> _Work instruction_
Beginning at the line that holds "16 Side Hustles Worth Trying" and continuing to the last line of the data below, transcribe every line word for word, without pictures.

Top of Source data

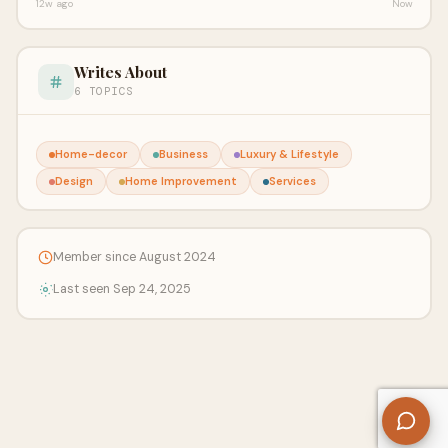
12w ago
Now
Writes About
6 TOPICS
Home-decor
Business
Luxury & Lifestyle
Design
Home Improvement
Services
Member since August 2024
Last seen Sep 24, 2025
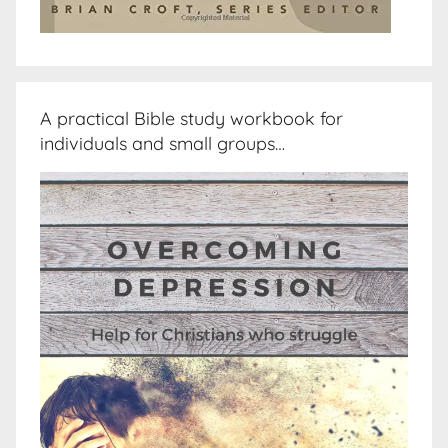
A practical Bible study workbook for
individuals and small groups…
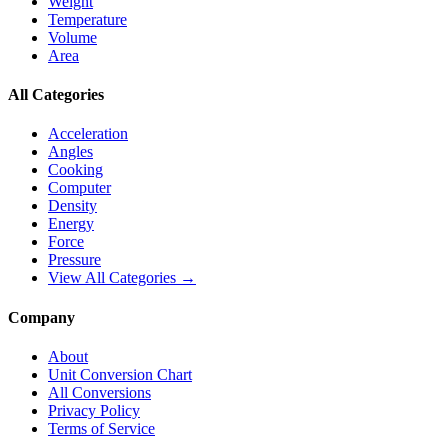
Weight
Temperature
Volume
Area
All Categories
Acceleration
Angles
Cooking
Computer
Density
Energy
Force
Pressure
View All Categories →
Company
About
Unit Conversion Chart
All Conversions
Privacy Policy
Terms of Service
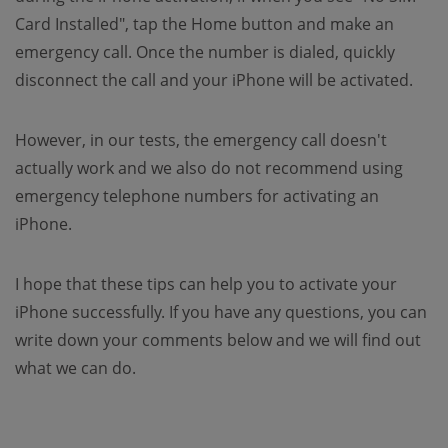
Card Installed", tap the Home button and make an
emergency call. Once the number is dialed, quickly
disconnect the call and your iPhone will be activated.
However, in our tests, the emergency call doesn't
actually work and we also do not recommend using
emergency telephone numbers for activating an
iPhone.
I hope that these tips can help you to activate your
iPhone successfully. If you have any questions, you can
write down your comments below and we will find out
what we can do.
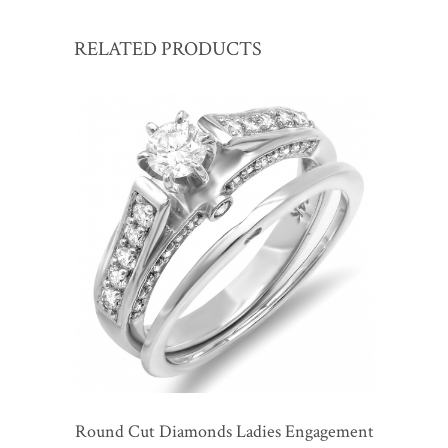
RELATED PRODUCTS
Round Cut Diamonds Ladies Engagement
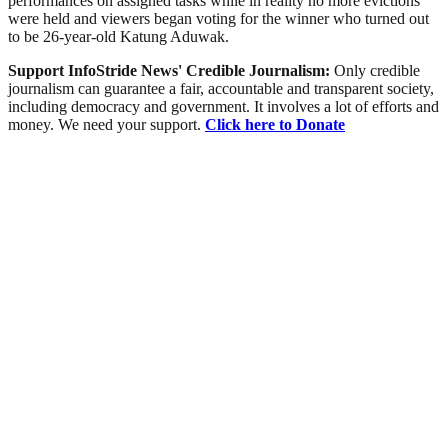
performances on assigned tasks while in reality no more evictions
were held and viewers began voting for the winner who turned out
to be 26-year-old Katung Aduwak.
Support InfoStride News' Credible Journalism:
Only credible
journalism can guarantee a fair, accountable and transparent society,
including democracy and government. It involves a lot of efforts and
money. We need your support.
Click here to Donate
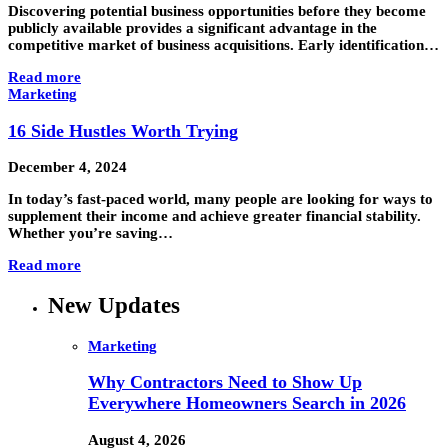
Discovering potential business opportunities before they become
publicly available provides a significant advantage in the
competitive market of business acquisitions. Early identification…
Read more
Marketing
16 Side Hustles Worth Trying
December 4, 2024
In today’s fast-paced world, many people are looking for ways to
supplement their income and achieve greater financial stability.
Whether you’re saving…
Read more
New Updates
Marketing
Why Contractors Need to Show Up
Everywhere Homeowners Search in 2026
August 4, 2026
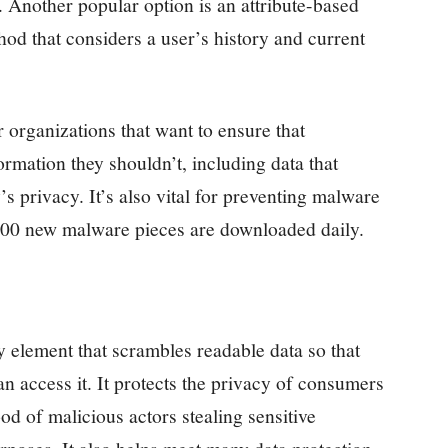
. Another popular option is an attribute-based
od that considers a user’s history and current
r organizations that want to ensure that
rmation they shouldn’t, including data that
s privacy. It’s also vital for preventing malware
,000 new malware pieces are downloaded daily.
y element that scrambles readable data so that
an access it. It protects the privacy of consumers
d of malicious actors stealing sensitive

Bottom of Source data

> _Response to the exercise_
16 Side Hustles Worth Trying
December 4, 2024
In today’s fast-paced world, many people are looking for ways to
supplement their income and achieve greater financial stability.
Whether you’re saving…
Read more
New Updates
Marketing
Why Contractors Need to Show Up
Everywhere Homeowners Search in 2026
August 4, 2026
. Another popular option is an attribute-based
od that considers a user’s history and current
r organizations that want to ensure that
rmation they shouldn’t, including data that
s privacy. It’s also vital for preventing malware
,000 new malware pieces are downloaded daily.
y element that scrambles readable data so that
an access it. It protects the privacy of consumers
d of malicious actors stealing sensitive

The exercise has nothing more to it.